### AVAILABLE RECORDS
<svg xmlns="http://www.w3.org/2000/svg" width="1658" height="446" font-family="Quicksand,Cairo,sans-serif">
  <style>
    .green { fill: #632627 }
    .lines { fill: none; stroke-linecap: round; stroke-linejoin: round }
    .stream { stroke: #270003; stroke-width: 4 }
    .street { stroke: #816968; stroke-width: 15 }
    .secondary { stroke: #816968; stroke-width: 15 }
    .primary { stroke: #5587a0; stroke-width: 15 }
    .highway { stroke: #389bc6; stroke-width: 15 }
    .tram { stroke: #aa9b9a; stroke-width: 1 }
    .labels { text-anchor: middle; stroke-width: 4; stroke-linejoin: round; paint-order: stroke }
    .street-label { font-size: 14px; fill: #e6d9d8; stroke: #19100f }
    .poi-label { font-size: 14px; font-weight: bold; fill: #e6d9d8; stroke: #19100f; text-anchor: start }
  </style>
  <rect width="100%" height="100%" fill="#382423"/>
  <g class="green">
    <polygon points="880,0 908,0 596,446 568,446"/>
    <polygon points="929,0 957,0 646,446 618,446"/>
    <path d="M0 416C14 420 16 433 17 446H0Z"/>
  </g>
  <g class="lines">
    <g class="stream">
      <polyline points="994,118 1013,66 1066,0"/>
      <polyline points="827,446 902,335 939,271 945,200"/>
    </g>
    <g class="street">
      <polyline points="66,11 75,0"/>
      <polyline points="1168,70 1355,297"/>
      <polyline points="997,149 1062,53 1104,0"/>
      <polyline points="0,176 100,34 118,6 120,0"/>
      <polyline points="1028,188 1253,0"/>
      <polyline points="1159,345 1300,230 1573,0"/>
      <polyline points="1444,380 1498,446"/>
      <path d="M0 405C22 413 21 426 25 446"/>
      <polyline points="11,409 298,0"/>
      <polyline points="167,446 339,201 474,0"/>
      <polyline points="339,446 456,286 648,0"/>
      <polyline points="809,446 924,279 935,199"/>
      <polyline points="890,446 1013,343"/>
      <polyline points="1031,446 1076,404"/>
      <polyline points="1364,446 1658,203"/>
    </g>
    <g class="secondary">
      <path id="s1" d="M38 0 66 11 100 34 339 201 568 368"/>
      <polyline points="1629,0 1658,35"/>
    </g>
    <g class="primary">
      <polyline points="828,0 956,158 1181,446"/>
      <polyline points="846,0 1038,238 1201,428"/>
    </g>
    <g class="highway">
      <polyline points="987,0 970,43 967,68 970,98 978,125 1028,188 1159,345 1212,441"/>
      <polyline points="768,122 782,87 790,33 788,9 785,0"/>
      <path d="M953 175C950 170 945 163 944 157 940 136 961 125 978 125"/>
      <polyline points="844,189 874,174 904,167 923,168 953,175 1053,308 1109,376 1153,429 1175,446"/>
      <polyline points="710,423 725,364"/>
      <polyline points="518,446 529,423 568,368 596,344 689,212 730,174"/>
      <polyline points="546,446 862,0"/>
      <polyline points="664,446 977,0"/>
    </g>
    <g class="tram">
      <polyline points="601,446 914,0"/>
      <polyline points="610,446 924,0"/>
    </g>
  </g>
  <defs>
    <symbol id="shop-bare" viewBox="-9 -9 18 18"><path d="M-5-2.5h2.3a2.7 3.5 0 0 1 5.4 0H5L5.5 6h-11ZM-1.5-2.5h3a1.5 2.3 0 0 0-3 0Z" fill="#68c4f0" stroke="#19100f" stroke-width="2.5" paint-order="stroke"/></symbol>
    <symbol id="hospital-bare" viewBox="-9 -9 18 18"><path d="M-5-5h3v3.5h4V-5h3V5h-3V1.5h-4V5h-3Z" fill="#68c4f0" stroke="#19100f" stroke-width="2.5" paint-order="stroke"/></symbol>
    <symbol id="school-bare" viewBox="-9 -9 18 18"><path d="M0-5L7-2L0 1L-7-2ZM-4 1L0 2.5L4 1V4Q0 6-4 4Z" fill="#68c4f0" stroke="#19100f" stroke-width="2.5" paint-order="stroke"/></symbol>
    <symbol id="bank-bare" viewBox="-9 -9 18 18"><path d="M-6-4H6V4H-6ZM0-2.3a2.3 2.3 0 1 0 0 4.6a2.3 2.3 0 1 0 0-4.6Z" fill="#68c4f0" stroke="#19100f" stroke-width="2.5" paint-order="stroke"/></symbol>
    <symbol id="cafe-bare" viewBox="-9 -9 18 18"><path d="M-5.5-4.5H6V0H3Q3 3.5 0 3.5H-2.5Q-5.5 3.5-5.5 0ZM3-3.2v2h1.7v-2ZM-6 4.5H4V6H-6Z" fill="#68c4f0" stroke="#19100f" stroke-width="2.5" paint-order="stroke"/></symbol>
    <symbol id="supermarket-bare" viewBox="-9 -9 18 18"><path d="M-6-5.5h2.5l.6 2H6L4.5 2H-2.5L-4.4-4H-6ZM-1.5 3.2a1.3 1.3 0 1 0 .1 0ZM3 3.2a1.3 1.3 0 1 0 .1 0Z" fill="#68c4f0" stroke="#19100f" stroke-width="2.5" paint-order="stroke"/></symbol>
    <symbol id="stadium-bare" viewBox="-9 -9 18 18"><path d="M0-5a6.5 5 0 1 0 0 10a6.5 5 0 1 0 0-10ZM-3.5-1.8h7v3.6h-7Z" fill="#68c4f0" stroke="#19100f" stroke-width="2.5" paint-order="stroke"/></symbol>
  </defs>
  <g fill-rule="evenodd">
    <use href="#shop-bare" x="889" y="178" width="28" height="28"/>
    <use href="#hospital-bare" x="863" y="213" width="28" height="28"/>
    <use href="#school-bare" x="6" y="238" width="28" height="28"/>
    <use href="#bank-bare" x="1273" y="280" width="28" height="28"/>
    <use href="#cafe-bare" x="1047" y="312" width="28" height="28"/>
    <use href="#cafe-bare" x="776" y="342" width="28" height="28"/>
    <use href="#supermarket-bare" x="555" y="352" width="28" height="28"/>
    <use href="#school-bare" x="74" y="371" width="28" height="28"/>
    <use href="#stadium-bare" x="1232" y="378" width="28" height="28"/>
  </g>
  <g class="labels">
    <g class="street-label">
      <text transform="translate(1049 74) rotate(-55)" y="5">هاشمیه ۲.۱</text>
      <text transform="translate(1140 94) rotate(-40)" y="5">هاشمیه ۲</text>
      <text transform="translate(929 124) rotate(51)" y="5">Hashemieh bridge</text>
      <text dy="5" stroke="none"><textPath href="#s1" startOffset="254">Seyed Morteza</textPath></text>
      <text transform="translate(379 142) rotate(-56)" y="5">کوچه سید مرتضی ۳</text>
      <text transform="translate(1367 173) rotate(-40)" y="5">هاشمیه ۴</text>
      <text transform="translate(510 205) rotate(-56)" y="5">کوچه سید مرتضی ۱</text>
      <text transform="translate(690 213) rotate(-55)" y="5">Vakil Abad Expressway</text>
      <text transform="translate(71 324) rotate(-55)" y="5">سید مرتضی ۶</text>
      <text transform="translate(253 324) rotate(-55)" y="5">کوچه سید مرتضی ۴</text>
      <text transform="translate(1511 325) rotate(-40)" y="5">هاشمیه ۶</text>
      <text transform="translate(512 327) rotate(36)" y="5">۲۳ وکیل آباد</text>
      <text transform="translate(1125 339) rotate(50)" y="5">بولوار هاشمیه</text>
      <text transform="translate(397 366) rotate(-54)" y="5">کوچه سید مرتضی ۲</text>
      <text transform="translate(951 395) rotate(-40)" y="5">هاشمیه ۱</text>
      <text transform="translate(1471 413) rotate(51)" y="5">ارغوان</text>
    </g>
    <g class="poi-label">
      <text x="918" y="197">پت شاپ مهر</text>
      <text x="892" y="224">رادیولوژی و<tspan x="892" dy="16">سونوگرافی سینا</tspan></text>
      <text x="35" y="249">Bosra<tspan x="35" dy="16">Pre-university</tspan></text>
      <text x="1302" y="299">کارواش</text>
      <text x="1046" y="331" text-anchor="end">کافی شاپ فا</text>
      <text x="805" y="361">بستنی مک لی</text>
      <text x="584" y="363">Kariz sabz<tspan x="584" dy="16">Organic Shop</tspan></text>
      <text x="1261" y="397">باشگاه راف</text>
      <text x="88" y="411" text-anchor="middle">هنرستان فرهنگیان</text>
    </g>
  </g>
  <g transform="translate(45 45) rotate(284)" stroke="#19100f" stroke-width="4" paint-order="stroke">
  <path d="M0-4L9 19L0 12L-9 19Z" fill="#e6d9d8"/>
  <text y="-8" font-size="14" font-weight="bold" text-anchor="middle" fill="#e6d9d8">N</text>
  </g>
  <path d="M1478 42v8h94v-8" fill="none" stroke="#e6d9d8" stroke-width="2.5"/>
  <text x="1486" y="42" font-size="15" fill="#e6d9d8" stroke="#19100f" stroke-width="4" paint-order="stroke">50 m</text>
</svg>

### EXERCISE PROMPT
Every line of the material that holds the word "lines" must be found and copied.

### ANSWER
    .lines { fill: none; stroke-linecap: round; stroke-linejoin: round }
  <g class="lines">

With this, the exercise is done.